«Sono abbonato a Varese da 47 anni. Ero geloso di Arrigoni a Cantù, ora è qui»

Pietro Colli e una famiglia con un unico amore: «Papà Enrico a 97 anni viene ancora al palasport. Come mio figlio la sua fidanzata. La società ha agito bene ma sotto canestro sembriamo leggerini»

«Io me ne intendo poco eh… ma sotto canestro sembriamo un po’ leggerini». Ecco: se uno che vede la palla al cesto da quanto la linea da tre punti era ancora in “mente dei”, il palazzetto di Masnago nei progetti rivoluzionari di un certo Lino Oldrini e Varese una squadra che faceva tremare il mondo, dichiara di intendersene poco, beh, probabilmente abbiamo sbagliato tutto nella vita.

Noi tuttavia non crediamo neppure per un istante alla sua modestia. Anche perché incalzare Pietro Colli è quasi un obbligo morale il giorno dopo la chiusura della campagna abbonamenti 2015: lui non è come gli altri 2.679 possessori di seggiolino numerato, lui è il possessore per antonomasia. Il suo posto – e quello di suo padre – un giorno, si spera il più lontano possibile, andrà ritirato e appeso vicino agli stendardi verdi che ogni domenica ricordano agli avversari di non essere capitati in un luogo qualunque. La storia si fa anche da seduti.
«Pronto, Pallacanestro Varese? Ci indicate un abbonato di lungo corso?». La risposta ci mette 20 secondi ad arrivare: «Vi diamo il numero della famiglia Colli». Eh sì, perché qui non si parla solo di una persona, ma di un intero nucleo di affetti che tramanda la passione per il biancorosso di generazione in generazione: «Le tessere in casa da sempre sono quattro – ci spiega il nostro, 72 anni e una voce cordiale – La mia, quella di mio padre Enrico che a 97 anni viene ancora alle partite, quella di mio figlio ventitreenne, anche lui Enrico, e l’ultima, che di solito andava alla segretaria di mio padre e quest’anno è stato assegnata alla fidanzata di mio figlio, un’altra tifosa da crescere». Tutti insieme, sempre lì, in quella Tribuna Gold che una volta era Tribuna Est e prima ancora Distinti, a pochi metri dalle panchine.

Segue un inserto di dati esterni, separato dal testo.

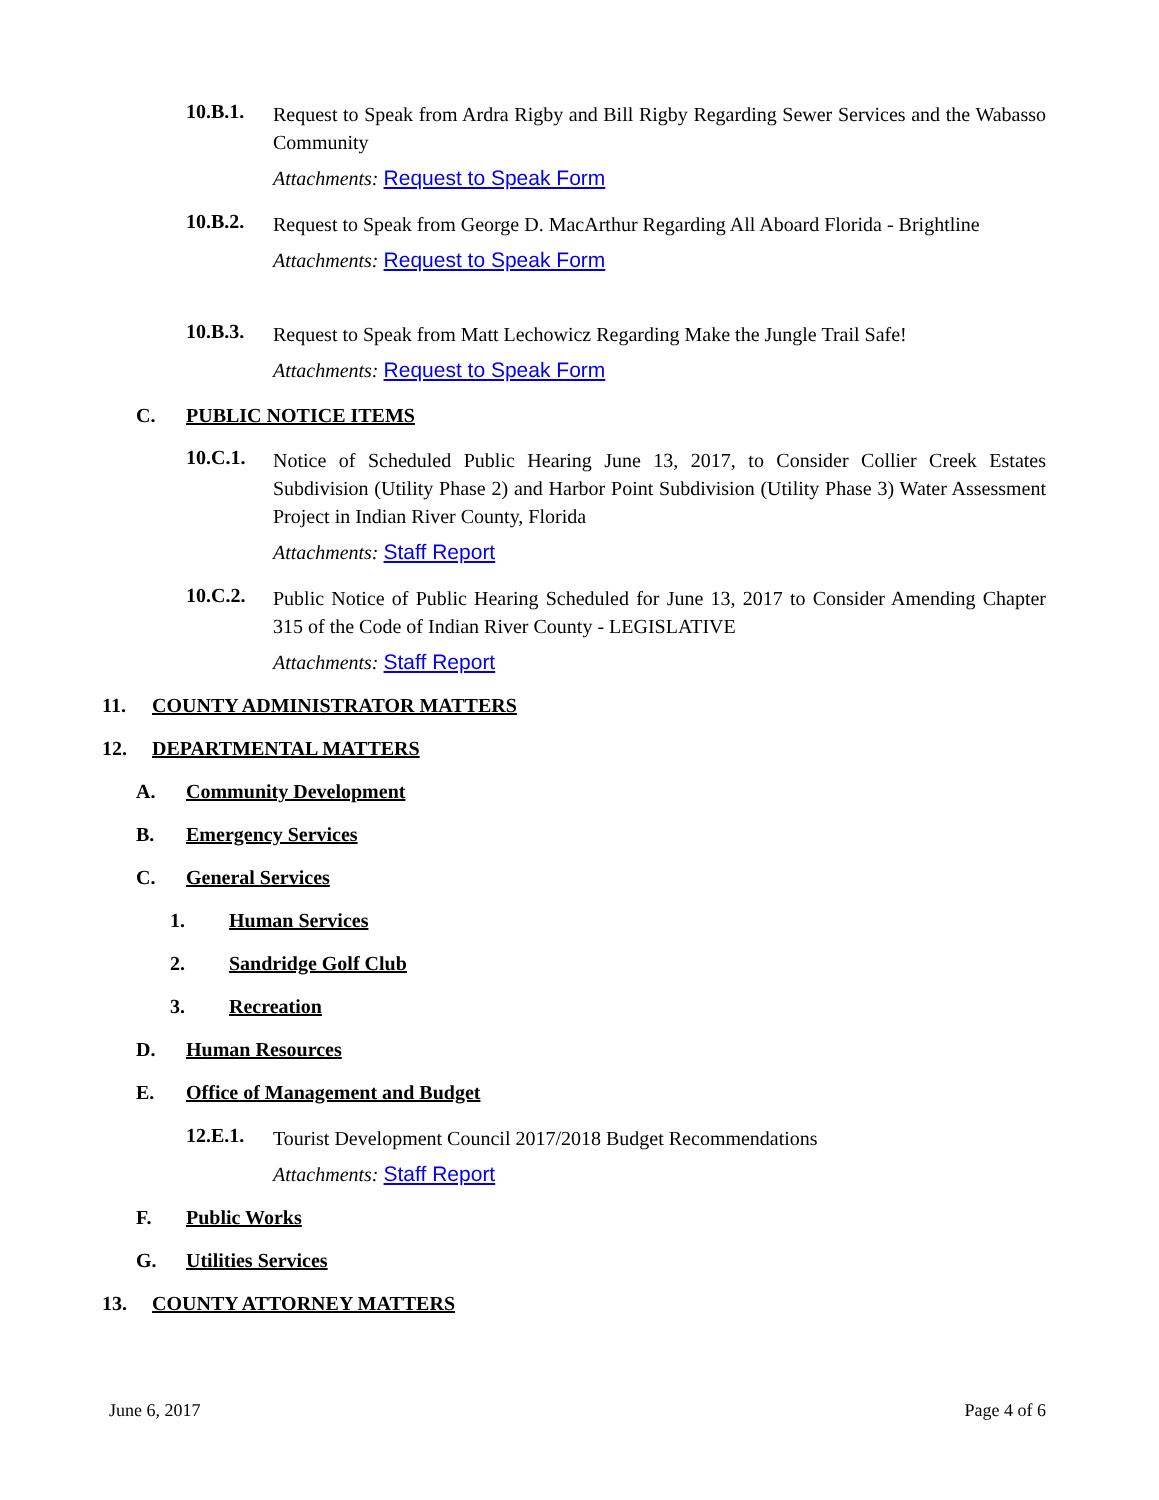10.B.1.
Request to Speak from Ardra Rigby and Bill Rigby Regarding Sewer Services and the Wabasso Community
Attachments: Request to Speak Form
10.B.2.
Request to Speak from George D. MacArthur Regarding All Aboard Florida - Brightline
Attachments: Request to Speak Form
10.B.3.
Request to Speak from Matt Lechowicz Regarding Make the Jungle Trail Safe!
Attachments: Request to Speak Form
C. PUBLIC NOTICE ITEMS
10.C.1.
Notice of Scheduled Public Hearing June 13, 2017, to Consider Collier Creek Estates Subdivision (Utility Phase 2) and Harbor Point Subdivision (Utility Phase 3) Water Assessment Project in Indian River County, Florida
Attachments: Staff Report
10.C.2.
Public Notice of Public Hearing Scheduled for June 13, 2017 to Consider Amending Chapter 315 of the Code of Indian River County - LEGISLATIVE
Attachments: Staff Report
11. COUNTY ADMINISTRATOR MATTERS
12. DEPARTMENTAL MATTERS
A. Community Development
B. Emergency Services
C. General Services
1. Human Services
2. Sandridge Golf Club
3. Recreation
D. Human Resources
E. Office of Management and Budget
12.E.1.
Tourist Development Council 2017/2018 Budget Recommendations
Attachments: Staff Report
F. Public Works
G. Utilities Services
13. COUNTY ATTORNEY MATTERS
June 6, 2017 Page 4 of 6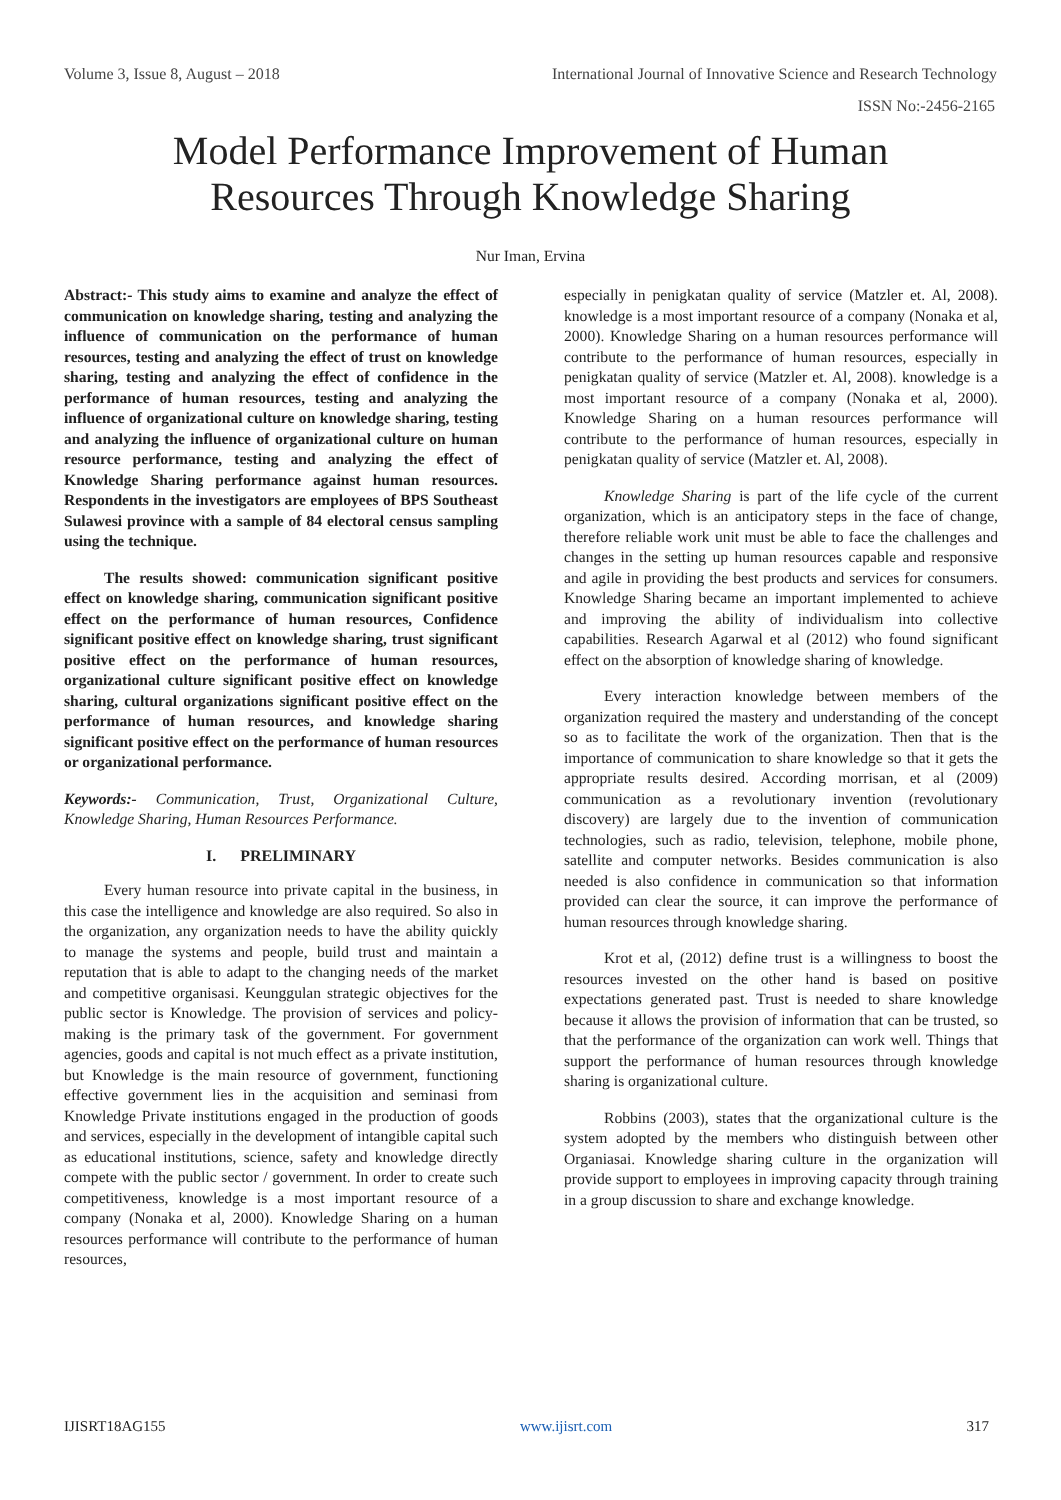Volume 3, Issue 8, August – 2018 International Journal of Innovative Science and Research Technology
ISSN No:-2456-2165
Model Performance Improvement of Human
Resources Through Knowledge Sharing
Nur Iman, Ervina
Abstract:- This study aims to examine and analyze the effect of communication on knowledge sharing, testing and analyzing the influence of communication on the performance of human resources, testing and analyzing the effect of trust on knowledge sharing, testing and analyzing the effect of confidence in the performance of human resources, testing and analyzing the influence of organizational culture on knowledge sharing, testing and analyzing the influence of organizational culture on human resource performance, testing and analyzing the effect of Knowledge Sharing performance against human resources. Respondents in the investigators are employees of BPS Southeast Sulawesi province with a sample of 84 electoral census sampling using the technique.
The results showed: communication significant positive effect on knowledge sharing, communication significant positive effect on the performance of human resources, Confidence significant positive effect on knowledge sharing, trust significant positive effect on the performance of human resources, organizational culture significant positive effect on knowledge sharing, cultural organizations significant positive effect on the performance of human resources, and knowledge sharing significant positive effect on the performance of human resources or organizational performance.
Keywords:- Communication, Trust, Organizational Culture, Knowledge Sharing, Human Resources Performance.
I. PRELIMINARY
Every human resource into private capital in the business, in this case the intelligence and knowledge are also required. So also in the organization, any organization needs to have the ability quickly to manage the systems and people, build trust and maintain a reputation that is able to adapt to the changing needs of the market and competitive organisasi. Keunggulan strategic objectives for the public sector is Knowledge. The provision of services and policy-making is the primary task of the government. For government agencies, goods and capital is not much effect as a private institution, but Knowledge is the main resource of government, functioning effective government lies in the acquisition and seminasi from Knowledge Private institutions engaged in the production of goods and services, especially in the development of intangible capital such as educational institutions, science, safety and knowledge directly compete with the public sector / government. In order to create such competitiveness, knowledge is a most important resource of a company (Nonaka et al, 2000). Knowledge Sharing on a human resources performance will contribute to the performance of human resources,
especially in penigkatan quality of service (Matzler et. Al, 2008). knowledge is a most important resource of a company (Nonaka et al, 2000). Knowledge Sharing on a human resources performance will contribute to the performance of human resources, especially in penigkatan quality of service (Matzler et. Al, 2008). knowledge is a most important resource of a company (Nonaka et al, 2000). Knowledge Sharing on a human resources performance will contribute to the performance of human resources, especially in penigkatan quality of service (Matzler et. Al, 2008).
Knowledge Sharing is part of the life cycle of the current organization, which is an anticipatory steps in the face of change, therefore reliable work unit must be able to face the challenges and changes in the setting up human resources capable and responsive and agile in providing the best products and services for consumers. Knowledge Sharing became an important implemented to achieve and improving the ability of individualism into collective capabilities. Research Agarwal et al (2012) who found significant effect on the absorption of knowledge sharing of knowledge.
Every interaction knowledge between members of the organization required the mastery and understanding of the concept so as to facilitate the work of the organization. Then that is the importance of communication to share knowledge so that it gets the appropriate results desired. According morrisan, et al (2009) communication as a revolutionary invention (revolutionary discovery) are largely due to the invention of communication technologies, such as radio, television, telephone, mobile phone, satellite and computer networks. Besides communication is also needed is also confidence in communication so that information provided can clear the source, it can improve the performance of human resources through knowledge sharing.
Krot et al, (2012) define trust is a willingness to boost the resources invested on the other hand is based on positive expectations generated past. Trust is needed to share knowledge because it allows the provision of information that can be trusted, so that the performance of the organization can work well. Things that support the performance of human resources through knowledge sharing is organizational culture.
Robbins (2003), states that the organizational culture is the system adopted by the members who distinguish between other Organiasai. Knowledge sharing culture in the organization will provide support to employees in improving capacity through training in a group discussion to share and exchange knowledge.
IJISRT18AG155 www.ijisrt.com 317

Da quando? Fare i conti è diventato quasi difficile: «Il primo abbonamento devo averlo preso all’età di 25 anni – ricorda il signor Colli – O forse prima: di sicuro non c’era ancora il Lino Oldrini e si andava a vedere le gare nella palestra di via XXV Aprile». A occhio e croce farebbero 47 anni, minimo: «Diventavo matto per Morse, Meneghin e Zanatta. Giocatori così non ne fanno più, come del resto gli Ossola o i Rusconi: prima che componenti della tua squadra del cuore

erano varesini come te, li vedevi in giro per la città, li salutavi». Eppure, anche se la mamma dei fuoriclasse made in Varese ha da tempo terminato il suo periodo fertile, tifosi come lo “sciur” Colli non mancano di presentarsi ogni estate alla chiamata al seggiolino: «Anche quest’anno mi sono abbonato nei primi giorni, a luglio, persino come “Sostenitore +” (abbonamenti più costosi in cambio di alcuni vantaggi ndr). Perché a me, a noi, non interessano né i giocatori, né i risultati: andiamo a scatola chiusa».

Stimolare Pietro sui ricordi è un piacere, riportarli tutti in poche righe è cimento difficile, quasi irrispettoso per quantità e qualità. Meglio concentrarsi sul qui e ora: «Mi sembra che quest’anno la società abbia agito bene, le rimprovero solo di averlo fatto con un po’ di ritardo. Mi aspetto un salto di qualità rispetto al recente passato, anche se ho qualche dubbio sulle nostre stazze». Dubbi controbilanciati da alcune solide certezze, cercate – anch’esse – in una grande storia: «Quella del ritorno di Bruno Arrigoni. Quando era direttore sportivo a Cantù “sbavavo” per lui e per le sue scelte: insieme a Moretti, che mi piace molto, fanno una bella coppia». In caso contrario, nema problema: Pietro Colli e la sua famiglia ci saranno anche nel 2016.